Posted 15 years ago
Belltown
(241 items)
The Dell Four Color Comics published between 1939 and 1962 are some of the most beautiful and entertaining comics of the Golden and Silver ages.
Being a fan of Walt Kelly and the Pogo gang, I jumped at this fairly clean copy of No. 148, published in 1947. It's not the first Dell Four Color featuring Pogo and Albert the Alligator on the cover (that would be No. 105 from the previous year), but I like this one better for its illustrations on the left side of Howland Owl, Churchy LaFemme, and Choo Choo Curtis, each in his signature hat. The central image is also great—Pogo is using an oblivious Albert's tail as a jump rope for Ol' Mouse.
The comic begins on its inside front cover with an apology from Kelly. "It will help a lot," he says toward the end of a rather surreal story about a stuffed owl, a boll weevil, and a tse-tse fly, "if you'll just move along quietly to the next page."

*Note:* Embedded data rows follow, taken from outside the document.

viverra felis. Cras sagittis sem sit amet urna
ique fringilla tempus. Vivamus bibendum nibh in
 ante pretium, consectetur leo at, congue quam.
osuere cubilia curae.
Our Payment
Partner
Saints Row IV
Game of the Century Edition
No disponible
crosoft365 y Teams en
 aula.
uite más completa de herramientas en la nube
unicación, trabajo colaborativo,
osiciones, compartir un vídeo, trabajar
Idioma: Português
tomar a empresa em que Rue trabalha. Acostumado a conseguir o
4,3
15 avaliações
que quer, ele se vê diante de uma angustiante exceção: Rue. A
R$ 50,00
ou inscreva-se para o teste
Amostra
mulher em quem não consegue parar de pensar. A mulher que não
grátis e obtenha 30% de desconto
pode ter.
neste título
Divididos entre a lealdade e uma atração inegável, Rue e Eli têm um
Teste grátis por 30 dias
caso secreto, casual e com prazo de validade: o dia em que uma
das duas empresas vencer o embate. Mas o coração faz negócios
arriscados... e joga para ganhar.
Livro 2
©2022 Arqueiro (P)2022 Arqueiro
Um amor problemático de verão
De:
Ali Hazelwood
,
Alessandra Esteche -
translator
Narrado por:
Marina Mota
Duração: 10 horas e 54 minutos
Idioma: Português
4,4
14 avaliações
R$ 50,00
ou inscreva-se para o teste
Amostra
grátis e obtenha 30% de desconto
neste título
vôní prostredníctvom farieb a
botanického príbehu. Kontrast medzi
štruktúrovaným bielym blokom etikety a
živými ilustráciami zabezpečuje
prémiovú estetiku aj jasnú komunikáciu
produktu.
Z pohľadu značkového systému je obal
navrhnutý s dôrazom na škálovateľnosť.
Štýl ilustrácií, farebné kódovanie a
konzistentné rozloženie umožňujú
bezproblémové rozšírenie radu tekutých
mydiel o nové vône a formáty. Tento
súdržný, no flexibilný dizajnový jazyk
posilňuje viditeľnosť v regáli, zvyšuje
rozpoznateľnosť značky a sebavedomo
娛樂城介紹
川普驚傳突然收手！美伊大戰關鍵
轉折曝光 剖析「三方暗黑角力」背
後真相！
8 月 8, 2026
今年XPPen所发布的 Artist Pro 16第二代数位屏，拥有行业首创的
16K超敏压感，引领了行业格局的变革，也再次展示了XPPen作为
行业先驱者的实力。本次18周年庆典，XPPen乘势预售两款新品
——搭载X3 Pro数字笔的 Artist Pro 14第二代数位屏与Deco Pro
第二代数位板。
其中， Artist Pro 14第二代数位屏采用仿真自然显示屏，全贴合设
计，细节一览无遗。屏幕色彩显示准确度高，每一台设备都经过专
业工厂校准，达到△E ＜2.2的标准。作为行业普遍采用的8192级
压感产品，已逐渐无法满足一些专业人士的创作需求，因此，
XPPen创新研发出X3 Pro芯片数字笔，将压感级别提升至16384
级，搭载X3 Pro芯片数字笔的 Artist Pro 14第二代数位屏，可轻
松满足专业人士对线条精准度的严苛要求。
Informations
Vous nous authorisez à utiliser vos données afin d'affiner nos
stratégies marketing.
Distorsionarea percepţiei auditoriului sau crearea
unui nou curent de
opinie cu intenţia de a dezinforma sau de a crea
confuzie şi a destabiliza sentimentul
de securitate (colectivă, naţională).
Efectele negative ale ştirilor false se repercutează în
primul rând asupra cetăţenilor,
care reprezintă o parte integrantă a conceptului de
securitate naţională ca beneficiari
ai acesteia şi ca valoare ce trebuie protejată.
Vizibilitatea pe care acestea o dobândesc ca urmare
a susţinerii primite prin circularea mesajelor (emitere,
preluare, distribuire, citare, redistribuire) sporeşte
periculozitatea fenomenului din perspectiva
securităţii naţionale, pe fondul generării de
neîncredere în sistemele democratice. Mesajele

And so we do. There's a story about Albert eating all of Owl's catfish "samwidges" and another about Albert making a nuisance of himself on a rainy day, but my favorite is the tale of misunderstanding that unfolds when Owl attempts to capture a family of bugs whose last name is Adam. His misguided, but uncomfortably prescient plan, is to make atom bombs out of them, which he plans to sell to governments for the "cut-rate" price of "on'y 'bout a millyum."